The Secret River - Kate Grenville



If I'm honest the enduring feeling I have after reading this book is one of anger. Not because it isn't a good book! Goodness me, no. But anger at what was done to the Aboriginal people of Australia. And yet the book is a story of one man overcoming the, odds and fulfilling in part, his dream. 

The protagonist, William Thornhill, is a convict sent to New South Wales. The character is inspired by one of Kate Grenville's own ancestors. In making the best of his situation Thornhill becomes enamoured of a piece of land that he wishes to have for his own. To the settlers and convicts it seemed that all you needed to do was claim it for yourself and, hey presto, you're a landowner. But the taking of the land is really tantamount to theft - theft from the indigenous people who have tended it for generation after generation. 

It's a novel breathtaking in its descriptive beauty of the antipodean landscape yet graphic in its treatment of the brutality afforded the Darug people. It's an uncompromising tale with an undercurrent that suggests impending doom all the way through. 

What Kate Grenville does so cleverly with the character of Thornhill is make us believe that his humanity might win through and that he is not as base as some of his vile compatriots.
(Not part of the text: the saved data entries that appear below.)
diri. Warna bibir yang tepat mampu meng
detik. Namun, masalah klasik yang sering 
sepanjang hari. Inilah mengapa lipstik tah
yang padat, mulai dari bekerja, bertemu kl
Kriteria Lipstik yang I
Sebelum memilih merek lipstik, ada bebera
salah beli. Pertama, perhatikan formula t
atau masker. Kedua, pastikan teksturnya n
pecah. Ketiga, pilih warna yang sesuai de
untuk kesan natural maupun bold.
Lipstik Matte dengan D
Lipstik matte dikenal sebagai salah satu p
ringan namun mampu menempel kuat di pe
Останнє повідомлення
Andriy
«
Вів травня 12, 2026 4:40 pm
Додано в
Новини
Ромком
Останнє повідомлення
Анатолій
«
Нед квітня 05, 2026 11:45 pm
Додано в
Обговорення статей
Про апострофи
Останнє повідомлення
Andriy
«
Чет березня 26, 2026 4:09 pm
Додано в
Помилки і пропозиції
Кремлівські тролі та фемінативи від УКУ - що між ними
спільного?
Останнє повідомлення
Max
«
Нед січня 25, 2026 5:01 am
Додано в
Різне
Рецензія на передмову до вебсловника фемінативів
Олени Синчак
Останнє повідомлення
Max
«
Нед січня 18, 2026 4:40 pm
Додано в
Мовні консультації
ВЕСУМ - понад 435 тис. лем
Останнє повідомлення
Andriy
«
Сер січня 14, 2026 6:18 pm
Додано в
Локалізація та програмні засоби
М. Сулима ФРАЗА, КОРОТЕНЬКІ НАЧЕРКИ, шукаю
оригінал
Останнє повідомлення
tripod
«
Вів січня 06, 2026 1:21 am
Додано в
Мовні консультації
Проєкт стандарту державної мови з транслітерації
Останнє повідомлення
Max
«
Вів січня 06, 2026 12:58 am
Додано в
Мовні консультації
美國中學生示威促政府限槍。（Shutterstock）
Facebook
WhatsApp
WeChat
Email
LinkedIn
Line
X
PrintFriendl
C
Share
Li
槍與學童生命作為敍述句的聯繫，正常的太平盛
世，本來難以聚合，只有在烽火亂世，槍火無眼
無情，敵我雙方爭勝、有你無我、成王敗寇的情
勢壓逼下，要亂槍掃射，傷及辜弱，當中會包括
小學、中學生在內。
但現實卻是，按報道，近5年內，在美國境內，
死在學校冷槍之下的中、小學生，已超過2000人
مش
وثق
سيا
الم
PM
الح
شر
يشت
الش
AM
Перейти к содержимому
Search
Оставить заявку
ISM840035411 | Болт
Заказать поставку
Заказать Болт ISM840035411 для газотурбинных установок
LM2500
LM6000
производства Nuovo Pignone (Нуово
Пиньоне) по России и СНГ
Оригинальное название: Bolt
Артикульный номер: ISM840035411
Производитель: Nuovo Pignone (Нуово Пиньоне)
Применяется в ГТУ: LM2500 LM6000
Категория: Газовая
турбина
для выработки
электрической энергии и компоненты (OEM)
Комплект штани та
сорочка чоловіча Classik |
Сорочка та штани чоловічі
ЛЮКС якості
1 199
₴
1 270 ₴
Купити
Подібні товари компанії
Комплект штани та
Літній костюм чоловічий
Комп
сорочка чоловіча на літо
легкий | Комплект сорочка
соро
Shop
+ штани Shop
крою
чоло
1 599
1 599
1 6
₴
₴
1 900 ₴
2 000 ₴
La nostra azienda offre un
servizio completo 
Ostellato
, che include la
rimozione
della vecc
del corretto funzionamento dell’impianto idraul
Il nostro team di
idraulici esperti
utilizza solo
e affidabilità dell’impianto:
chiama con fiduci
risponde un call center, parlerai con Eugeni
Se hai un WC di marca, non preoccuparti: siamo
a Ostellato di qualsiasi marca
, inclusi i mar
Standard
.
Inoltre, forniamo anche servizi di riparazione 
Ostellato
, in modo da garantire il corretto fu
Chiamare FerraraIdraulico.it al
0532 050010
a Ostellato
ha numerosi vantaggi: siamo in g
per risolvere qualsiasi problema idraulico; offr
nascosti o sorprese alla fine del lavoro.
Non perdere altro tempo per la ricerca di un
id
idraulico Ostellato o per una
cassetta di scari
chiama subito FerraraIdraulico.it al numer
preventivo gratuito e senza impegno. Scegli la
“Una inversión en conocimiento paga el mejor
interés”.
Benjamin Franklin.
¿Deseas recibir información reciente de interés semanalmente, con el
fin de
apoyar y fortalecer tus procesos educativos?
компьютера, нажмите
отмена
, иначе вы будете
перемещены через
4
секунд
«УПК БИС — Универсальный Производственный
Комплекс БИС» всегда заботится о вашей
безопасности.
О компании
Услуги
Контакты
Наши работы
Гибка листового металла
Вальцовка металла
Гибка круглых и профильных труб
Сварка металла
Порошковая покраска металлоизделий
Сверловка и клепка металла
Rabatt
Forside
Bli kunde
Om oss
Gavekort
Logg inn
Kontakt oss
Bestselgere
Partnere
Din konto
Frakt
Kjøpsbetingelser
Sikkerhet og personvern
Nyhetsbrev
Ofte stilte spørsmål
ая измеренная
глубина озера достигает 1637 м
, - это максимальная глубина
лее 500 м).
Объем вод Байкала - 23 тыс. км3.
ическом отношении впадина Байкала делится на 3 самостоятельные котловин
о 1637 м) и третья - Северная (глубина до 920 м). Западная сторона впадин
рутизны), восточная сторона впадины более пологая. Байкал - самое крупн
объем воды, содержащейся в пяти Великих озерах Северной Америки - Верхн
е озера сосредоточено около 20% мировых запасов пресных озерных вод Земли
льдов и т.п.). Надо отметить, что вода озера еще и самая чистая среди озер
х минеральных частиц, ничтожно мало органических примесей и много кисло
So the reader doesn't necessarily dislike him for that hope remains.

His wife, Sal, was one of my favourite characters, loyal to her husband yet surely in an undesirable. situation not of her own making. I suppose that anyone in such circumstances will strive to do the best they can. Here making a living from the land was almost the only option but there was no sense of the settlers working in tandem with people already working that land. Instead they foisted their own ways without consideration.  Sal seems to be one of the few who might just make an effort to co exist.

Broadly the novel exposes the clash of cultures and the disastrous outcomes that can cause. It's solid prose that is slow in places but conjures expertly the tenor of the times. The research is impeccable and there is no faltering for the reader of the sense that you are there in nineteenth century Australia. 

My thanks to  Canongate books for a gifted copy.